- Company Name
- SimCorp
- Job Title
- Lead Site Reliability Engineer
- Job Description
-
**Job Title:** Lead Site Reliability Engineer
**Role Summary:**
Lead the design, implementation, and operation of reliability, scalability, and performance strategies for cloud-based products. Drive end‑to‑end SRE practices across product teams, automate infrastructure, and manage incident response while mentoring junior engineers.
**Expectations:**
- 5–8+ years in SRE or cloud infrastructure leadership, preferably with financial technology exposure.
- Deep experience with Microsoft Azure, Azure DevOps, Kubernetes, Docker, and CI/CD pipelines.
- Proven track record of building monitoring, alerting, and self‑healing systems, including machine‑learning anomaly detection.
- Strong incident‑management and root‑cause‑analysis skills following ITIL principles.
- Ability to lead technical teams, mentor engineers, and influence architecture decisions.
**Key Responsibilities:**
- Architect and deploy SRE solutions (monitoring, alerting, anomaly detection, self‑healing, reliability testing).

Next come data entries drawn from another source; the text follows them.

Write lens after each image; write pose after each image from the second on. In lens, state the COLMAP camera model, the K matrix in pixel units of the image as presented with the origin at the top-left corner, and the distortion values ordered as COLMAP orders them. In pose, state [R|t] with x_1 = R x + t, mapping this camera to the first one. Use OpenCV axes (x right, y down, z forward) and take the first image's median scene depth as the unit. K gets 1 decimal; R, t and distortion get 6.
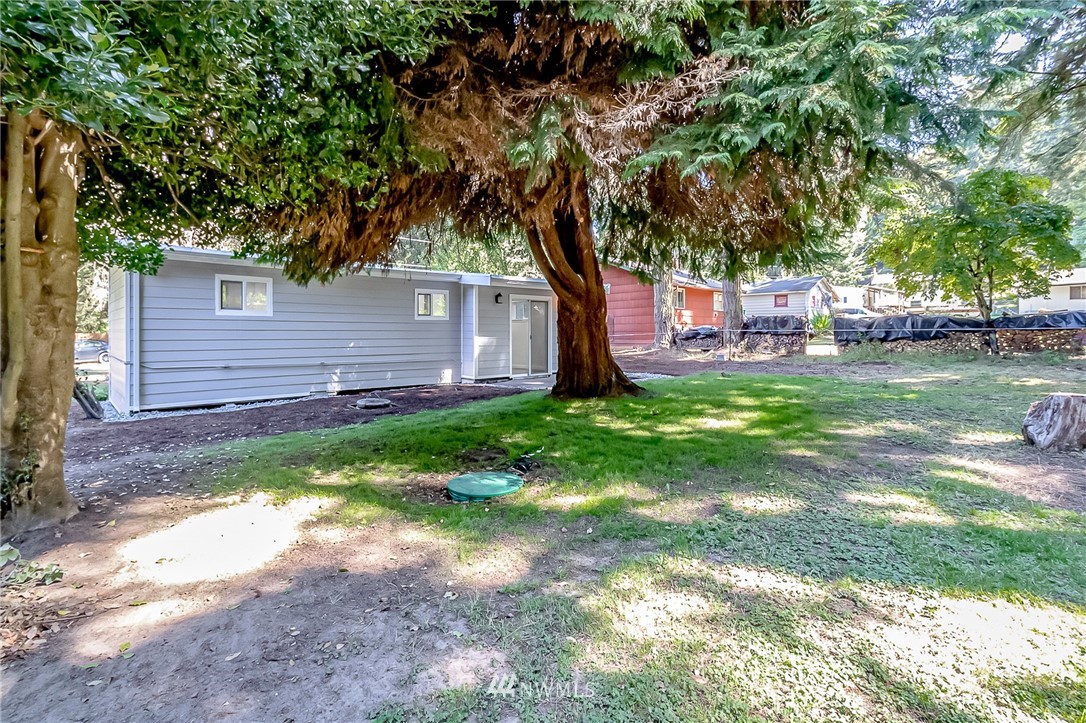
lens RADIAL K [[491.9, 0, 547.7], [0, 491.9, 351.3], [0, 0, 1]] dist [0.001559, 0.000337]
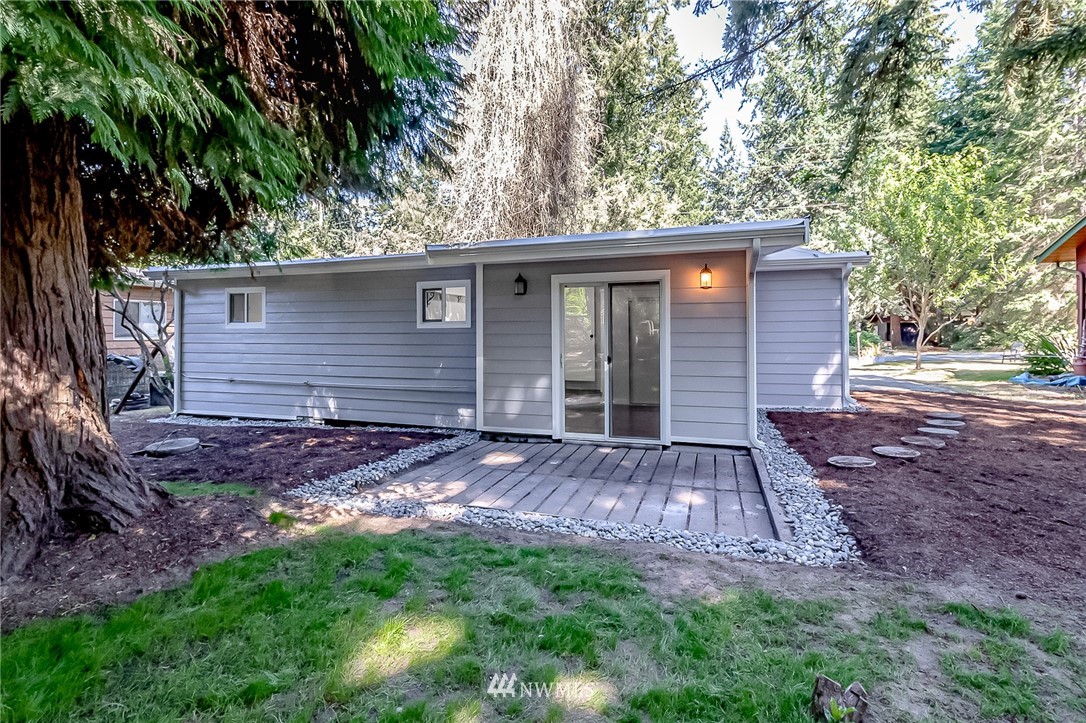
lens RADIAL K [[501.8, 0, 545.8], [0, 501.8, 353.3], [0, 0, 1]] dist [-0.000376, 0.000308]
pose [[0.475401, 0.021641, -0.879503, 0.363560], [-0.037256, 0.999296, 0.004450, -0.034549], [0.878980, 0.030651, 0.475872, 0.720811]]
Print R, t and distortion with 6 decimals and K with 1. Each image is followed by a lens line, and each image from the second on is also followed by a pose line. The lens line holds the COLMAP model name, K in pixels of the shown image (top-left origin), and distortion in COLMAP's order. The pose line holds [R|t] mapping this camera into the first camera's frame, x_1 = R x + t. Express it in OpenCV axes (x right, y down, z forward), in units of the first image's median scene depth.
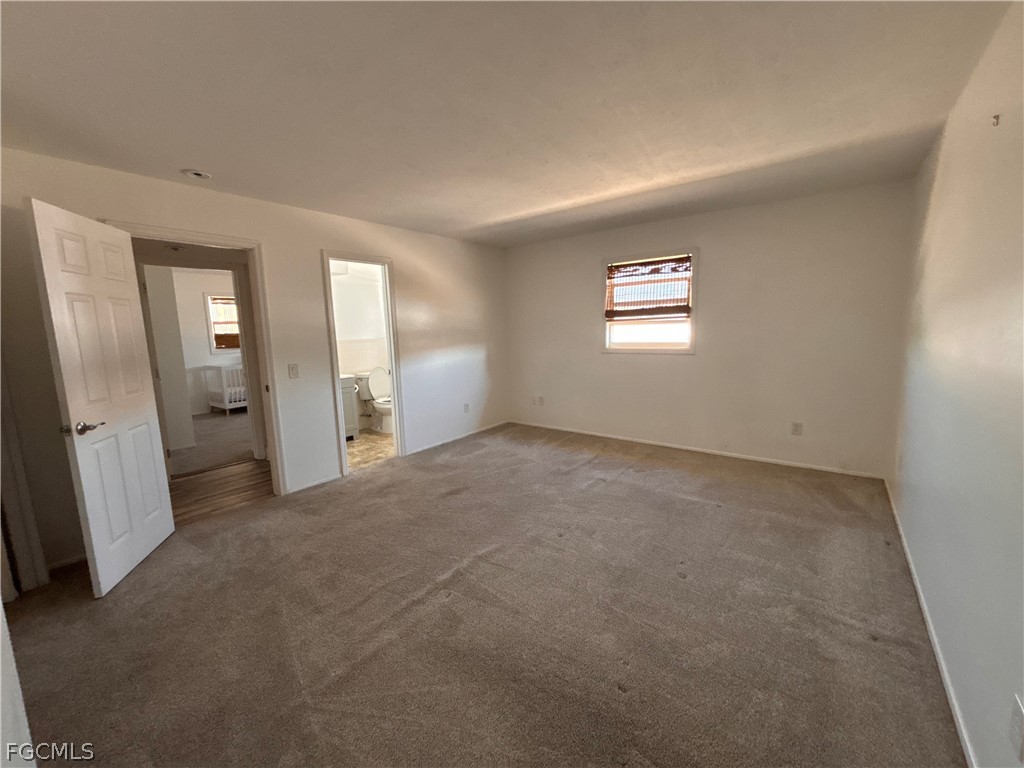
lens RADIAL K [[412.1, 0, 517.1], [0, 412.1, 386.4], [0, 0, 1]] dist [0.012372, -0.001505]
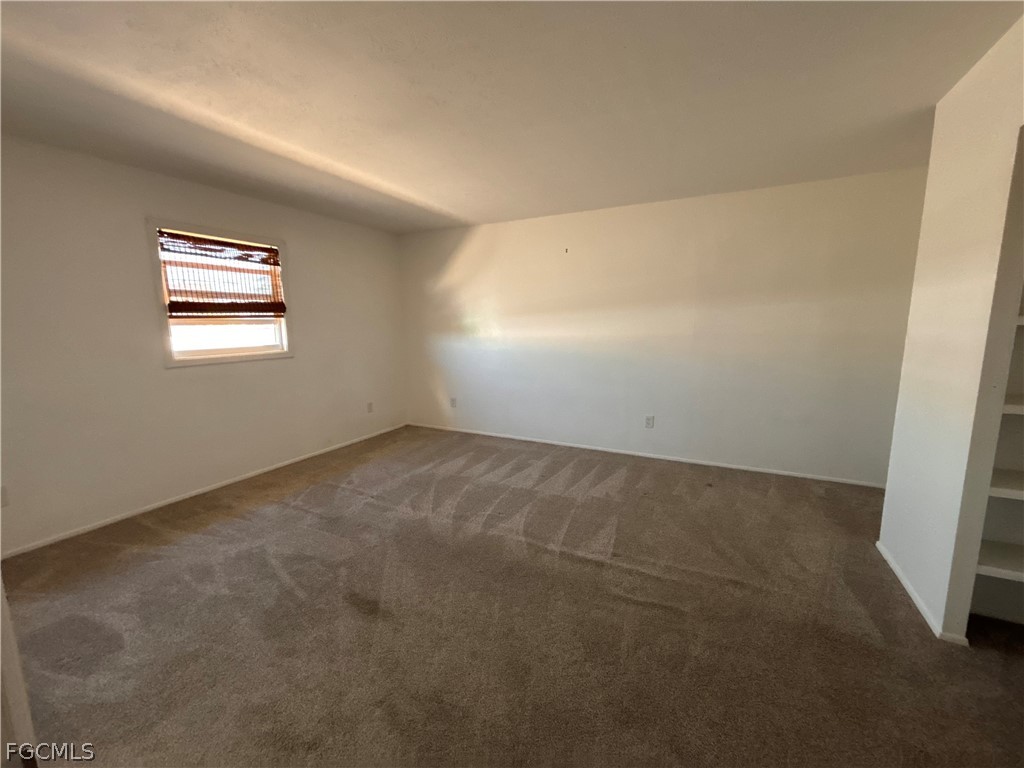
lens RADIAL K [[412.1, 0, 517.3], [0, 412.1, 380.2], [0, 0, 1]] dist [0.012372, -0.001505]
pose [[-0.182731, -0.116474, 0.976239, -0.563391], [0.146084, 0.978719, 0.144114, -0.084750], [-0.972249, 0.168947, -0.161827, 0.650764]]
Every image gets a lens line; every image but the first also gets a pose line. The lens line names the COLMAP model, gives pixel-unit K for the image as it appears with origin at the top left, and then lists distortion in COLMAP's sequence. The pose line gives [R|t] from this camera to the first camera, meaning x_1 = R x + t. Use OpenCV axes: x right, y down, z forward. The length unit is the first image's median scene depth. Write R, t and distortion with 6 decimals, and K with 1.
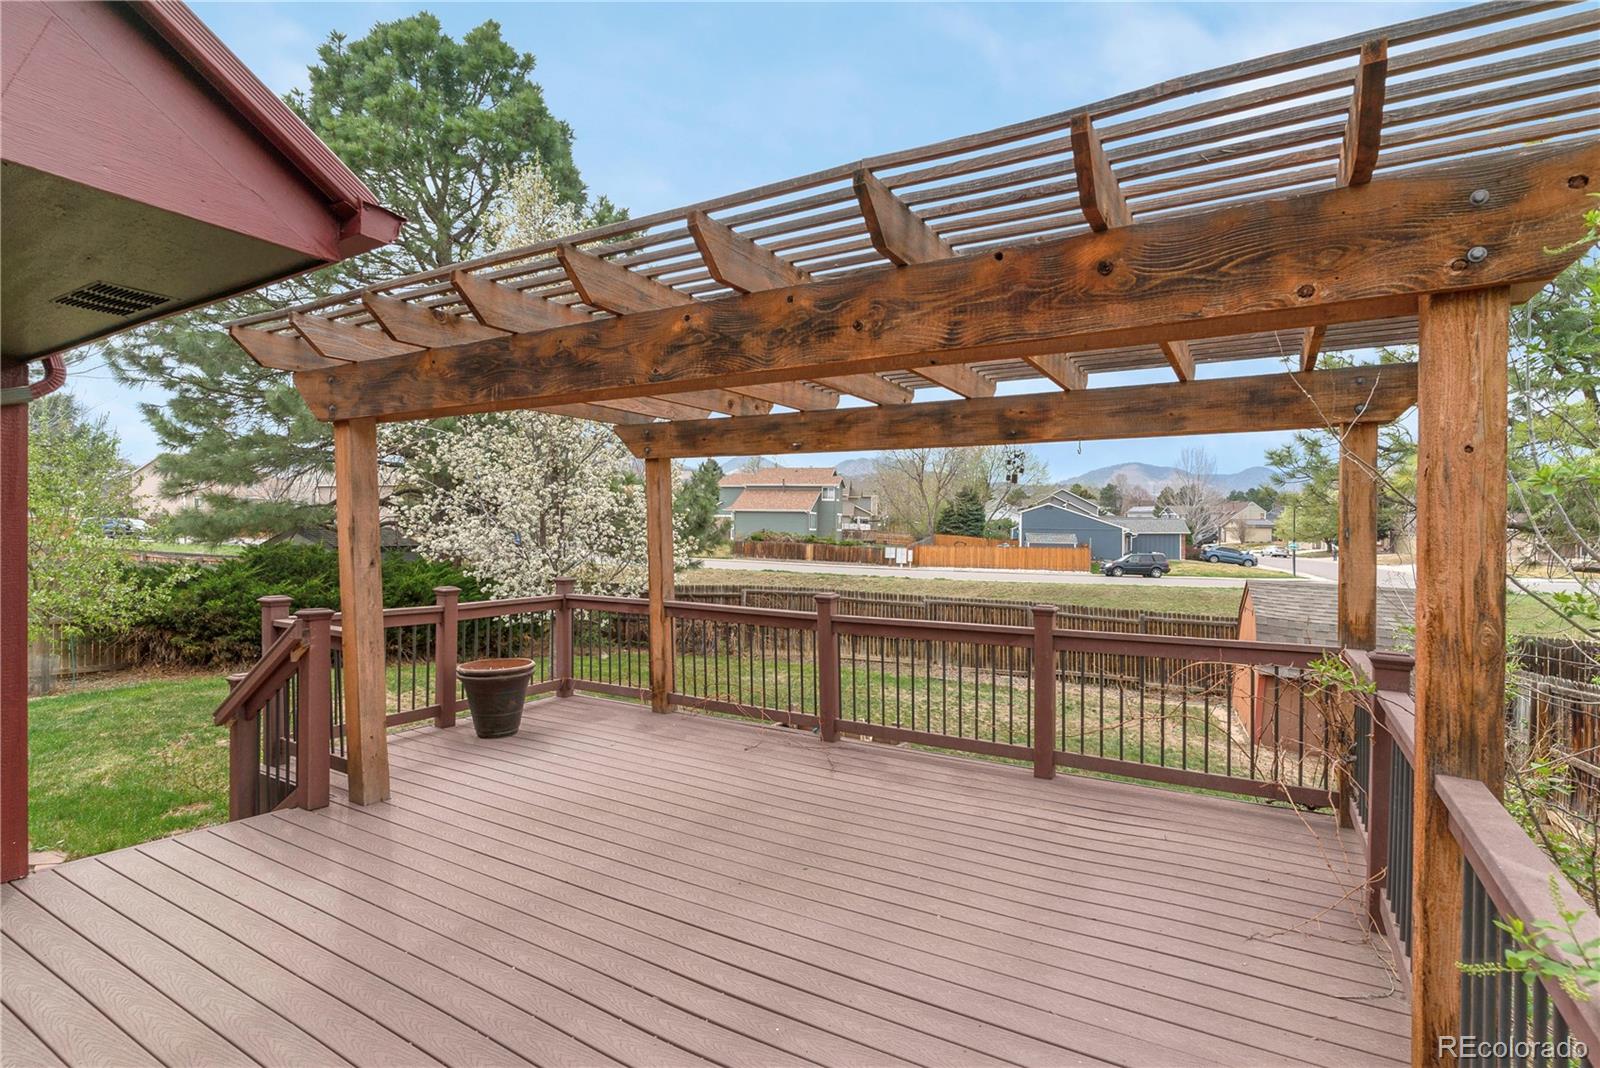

- Design capacity‑planning, resource‑management, and automation initiatives for systems and pipelines.
- Collaborate with product development to optimize application performance and infrastructure.
- Manage on‑call rotations, leading incident response, troubleshooting outages, and documenting procedures.
- Promote continuous improvement, best practices in change management, observability, and operational excellence.
- Mentor junior SREs and cultivate a culture of knowledge sharing.
**Required Skills:**
- Microsoft Azure production‑grade design and operations.
- Infrastructure‑as‑Code: Bicep, Terraform, ARM, Ansible.
- Monitoring & incident frameworks; experience with Azure Monitor, Prometheus, Grafana, etc.
- Kubernetes, Docker, CI/CD, API integration.
- Scripting (PowerShell, Bash, Python) and SQL; familiarity with Cosmos DB, MongoDB Atlas.
- ITIL knowledge (problem, change, incident management).
- Strong communication, collaboration, and leadership abilities.
**Required Education & Certifications:**
- Bachelor’s or Master’s degree in Computer Science or a related field.
- Certifications such as Microsoft Certified: Azure Solutions Architect Expert, Azure DevOps Engineer Expert, or equivalent are preferred.